> _Problem to solve_
Please write out the lines of the data exactly, beginning with the first and ending with the line containing "1,5 | 1,5 | Semua jenjang |"; leave the pictures behind.
┄┄┄┄┄┄┄┄┄┄
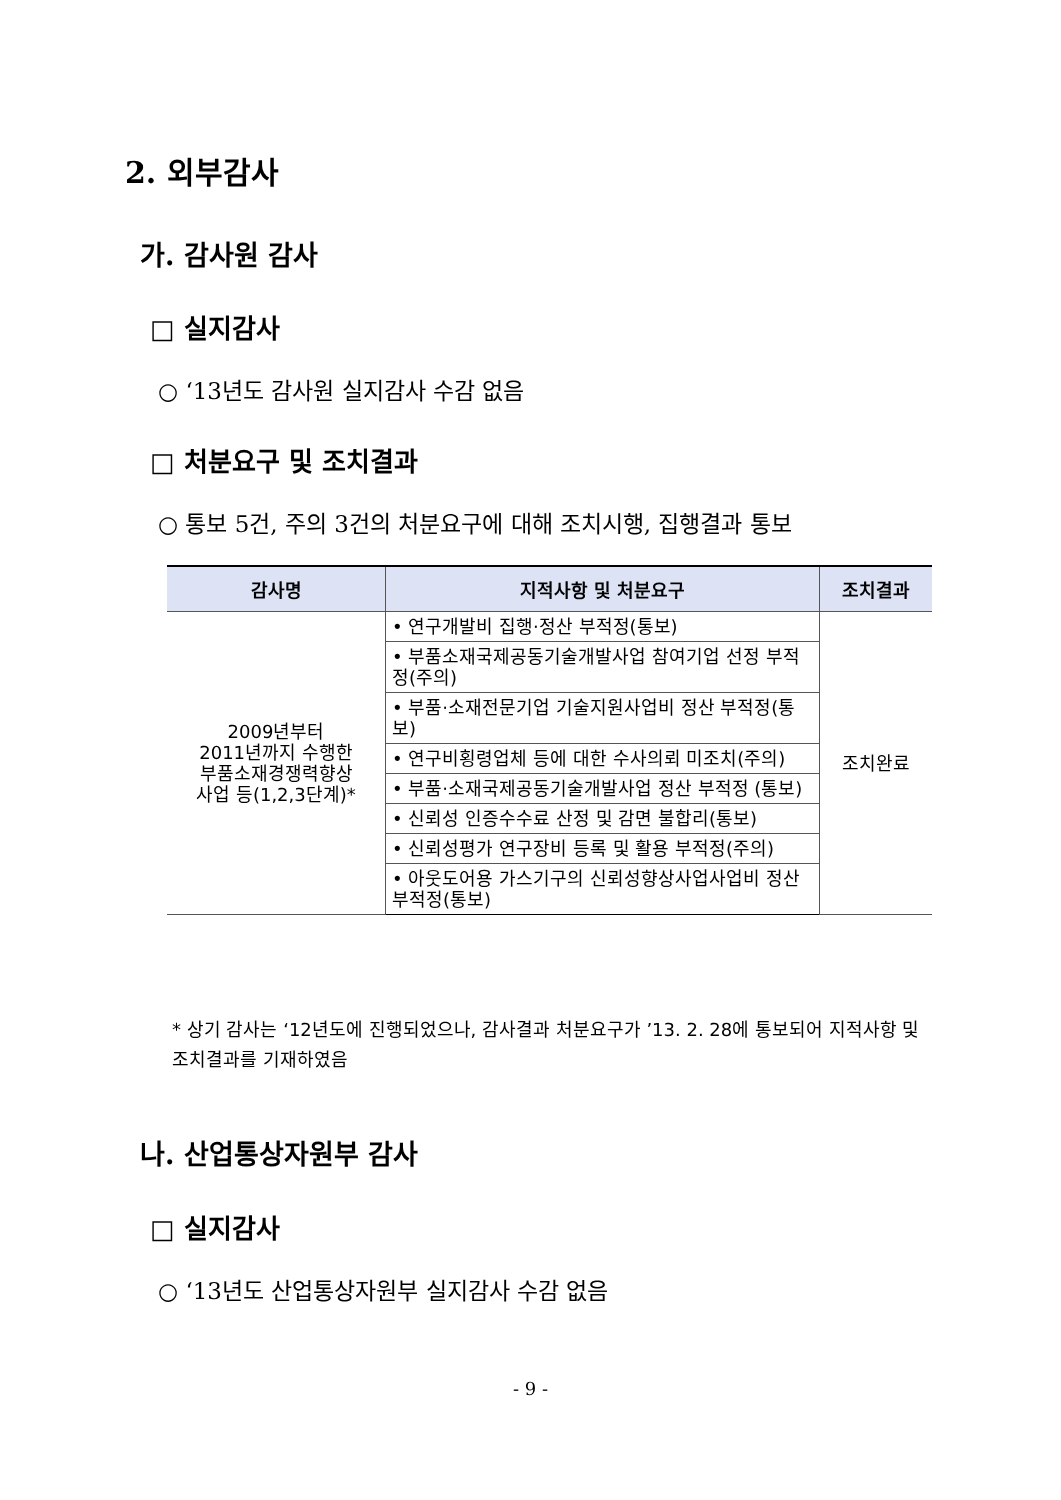2. 외부감사
가. 감사원 감사
□ 실지감사
○ ‘13년도 감사원 실지감사 수감 없음
□ 처분요구 및 조치결과
○ 통보 5건, 주의 3건의 처분요구에 대해 조치시행, 집행결과 통보
| 감사명 | 지적사항 및 처분요구 | 조치결과 |
| --- | --- | --- |
| 2009년부터 2011년까지 수행한 부품소재경쟁력향상 사업 등(1,2,3단계)* | • 연구개발비 집행·정산 부적정(통보) | 조치완료 |
| | • 부품소재국제공동기술개발사업 참여기업 선정 부적정(주의) | |
| | • 부품·소재전문기업 기술지원사업비 정산 부적정(통보) | |
| | • 연구비횡령업체 등에 대한 수사의뢰 미조치(주의) | |
| | • 부품·소재국제공동기술개발사업 정산 부적정 (통보) | |
| | • 신뢰성 인증수수료 산정 및 감면 불합리(통보) | |
| | • 신뢰성평가 연구장비 등록 및 활용 부적정(주의) | |
| | • 아웃도어용 가스기구의 신뢰성향상사업사업비 정산부적정(통보) | |
* 상기 감사는 ‘12년도에 진행되었으나, 감사결과 처분요구가 ’13. 2. 28에 통보되어 지적사항 및 조치결과를 기재하였음
나. 산업통상자원부 감사
□ 실지감사
○ ‘13년도 산업통상자원부 실지감사 수감 없음
- 9 -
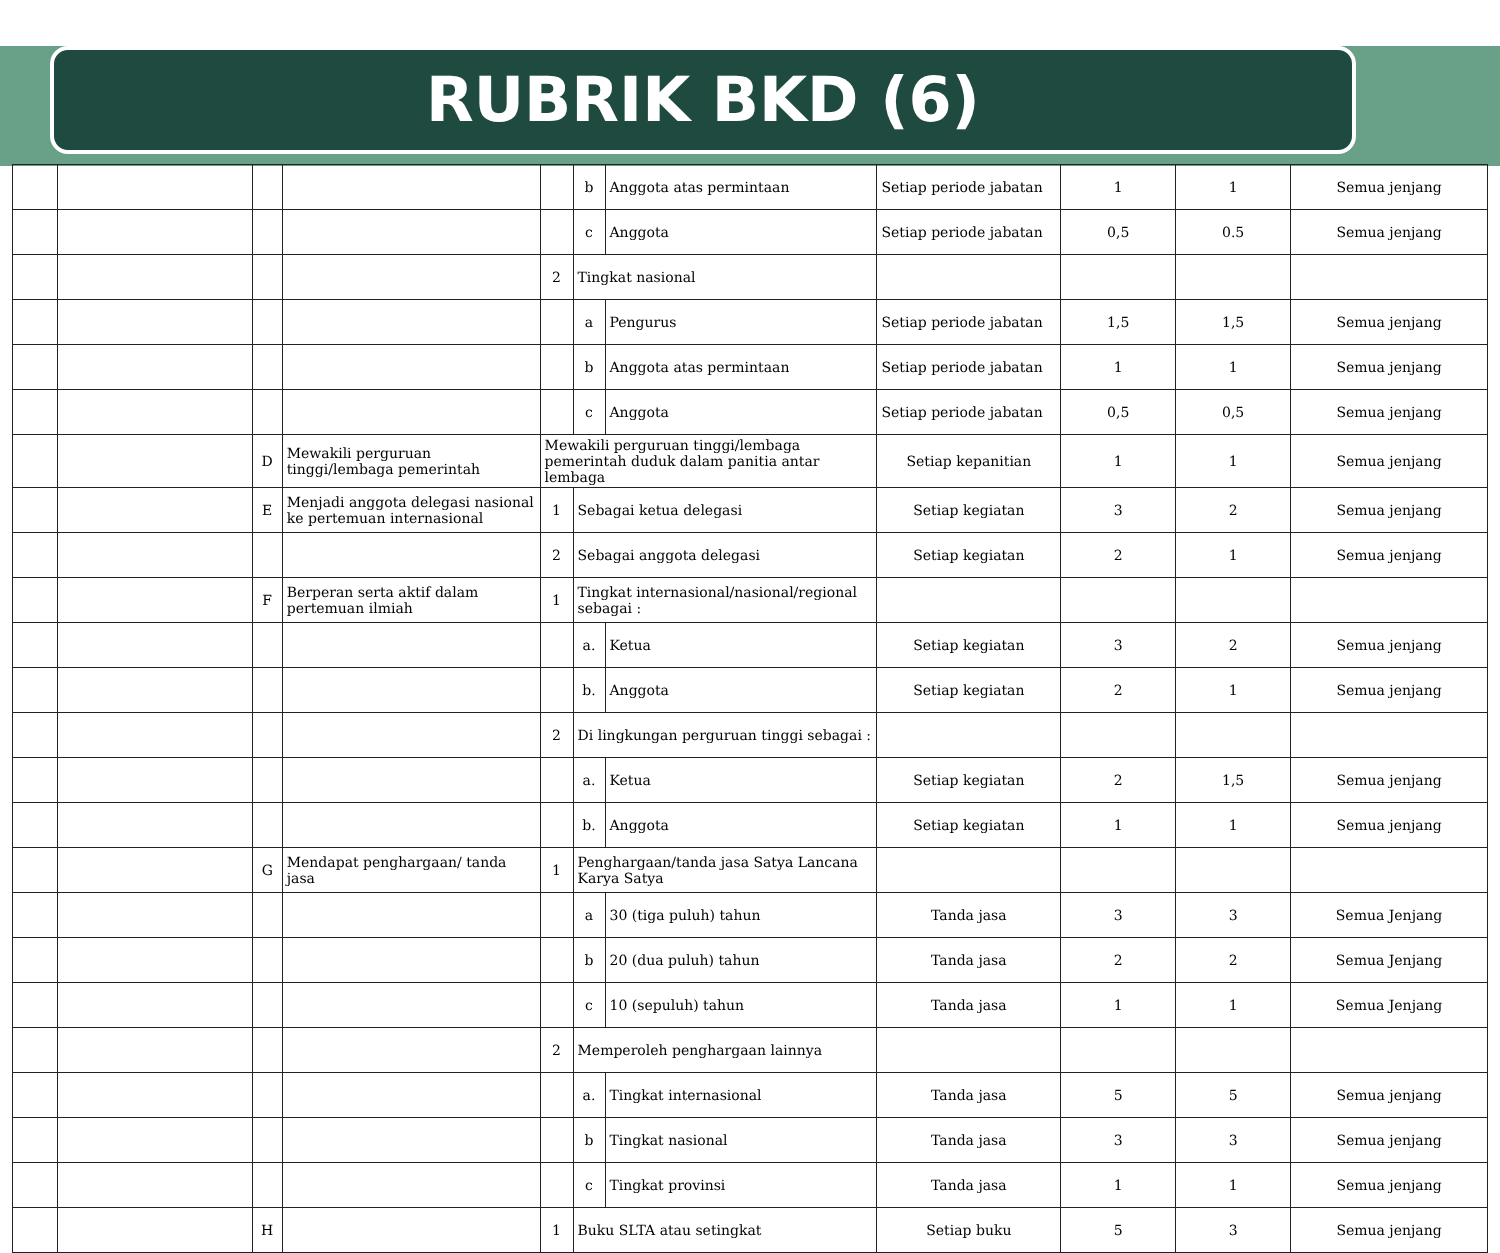RUBRIK BKD (6)
| | | | | | b | Anggota atas permintaan | Setiap periode jabatan | 1 | 1 | Semua jenjang |
| | | | | | c | Anggota | Setiap periode jabatan | 0,5 | 0.5 | Semua jenjang |
| | | | | 2 | Tingkat nasional | | | | | |
| | | | | | a | Pengurus | Setiap periode jabatan | 1,5 | 1,5 | Semua jenjang |
| | | | | | b | Anggota atas permintaan | Setiap periode jabatan | 1 | 1 | Semua jenjang |
| | | | | | c | Anggota | Setiap periode jabatan | 0,5 | 0,5 | Semua jenjang |
| | | D | Mewakili perguruan tinggi/lembaga pemerintah | Mewakili perguruan tinggi/lembaga pemerintah duduk dalam panitia antar lembaga | | | Setiap kepanitian | 1 | 1 | Semua jenjang |
| | | E | Menjadi anggota delegasi nasional ke pertemuan internasional | 1 | Sebagai ketua delegasi | | Setiap kegiatan | 3 | 2 | Semua jenjang |
| | | | | 2 | Sebagai anggota delegasi | | Setiap kegiatan | 2 | 1 | Semua jenjang |
| | | F | Berperan serta aktif dalam pertemuan ilmiah | 1 | Tingkat internasional/nasional/regional sebagai : | | | | | |
| | | | | | a. | Ketua | Setiap kegiatan | 3 | 2 | Semua jenjang |
| | | | | | b. | Anggota | Setiap kegiatan | 2 | 1 | Semua jenjang |
| | | | | 2 | Di lingkungan perguruan tinggi sebagai : | | | | | |
| | | | | | a. | Ketua | Setiap kegiatan | 2 | 1,5 | Semua jenjang |
| | | | | | b. | Anggota | Setiap kegiatan | 1 | 1 | Semua jenjang |
| | | G | Mendapat penghargaan/ tanda jasa | 1 | Penghargaan/tanda jasa Satya Lancana Karya Satya | | | | | |
| | | | | | a | 30 (tiga puluh) tahun | Tanda jasa | 3 | 3 | Semua Jenjang |
| | | | | | b | 20 (dua puluh) tahun | Tanda jasa | 2 | 2 | Semua Jenjang |
| | | | | | c | 10 (sepuluh) tahun | Tanda jasa | 1 | 1 | Semua Jenjang |
| | | | | 2 | Memperoleh penghargaan lainnya | | | | | |
| | | | | | a. | Tingkat internasional | Tanda jasa | 5 | 5 | Semua jenjang |
| | | | | | b | Tingkat nasional | Tanda jasa | 3 | 3 | Semua jenjang |
| | | | | | c | Tingkat provinsi | Tanda jasa | 1 | 1 | Semua jenjang |
| | | H | | 1 | Buku SLTA atau setingkat | | Setiap buku | 5 | 3 | Semua jenjang |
┄┄┄┄┄┄┄┄┄┄
> _Completed task_
2. 외부감사
가. 감사원 감사
□ 실지감사
○ ‘13년도 감사원 실지감사 수감 없음
□ 처분요구 및 조치결과
○ 통보 5건, 주의 3건의 처분요구에 대해 조치시행, 집행결과 통보
| 감사명 | 지적사항 및 처분요구 | 조치결과 |
| --- | --- | --- |
| 2009년부터 2011년까지 수행한 부품소재경쟁력향상 사업 등(1,2,3단계)* | • 연구개발비 집행·정산 부적정(통보) | 조치완료 |
| | • 부품소재국제공동기술개발사업 참여기업 선정 부적정(주의) | |
| | • 부품·소재전문기업 기술지원사업비 정산 부적정(통보) | |
| | • 연구비횡령업체 등에 대한 수사의뢰 미조치(주의) | |
| | • 부품·소재국제공동기술개발사업 정산 부적정 (통보) | |
| | • 신뢰성 인증수수료 산정 및 감면 불합리(통보) | |
| | • 신뢰성평가 연구장비 등록 및 활용 부적정(주의) | |
| | • 아웃도어용 가스기구의 신뢰성향상사업사업비 정산부적정(통보) | |
* 상기 감사는 ‘12년도에 진행되었으나, 감사결과 처분요구가 ’13. 2. 28에 통보되어 지적사항 및 조치결과를 기재하였음
나. 산업통상자원부 감사
□ 실지감사
○ ‘13년도 산업통상자원부 실지감사 수감 없음
- 9 -
RUBRIK BKD (6)
| | | | | | b | Anggota atas permintaan | Setiap periode jabatan | 1 | 1 | Semua jenjang |
| | | | | | c | Anggota | Setiap periode jabatan | 0,5 | 0.5 | Semua jenjang |
| | | | | 2 | Tingkat nasional | | | | | |
| | | | | | a | Pengurus | Setiap periode jabatan | 1,5 | 1,5 | Semua jenjang |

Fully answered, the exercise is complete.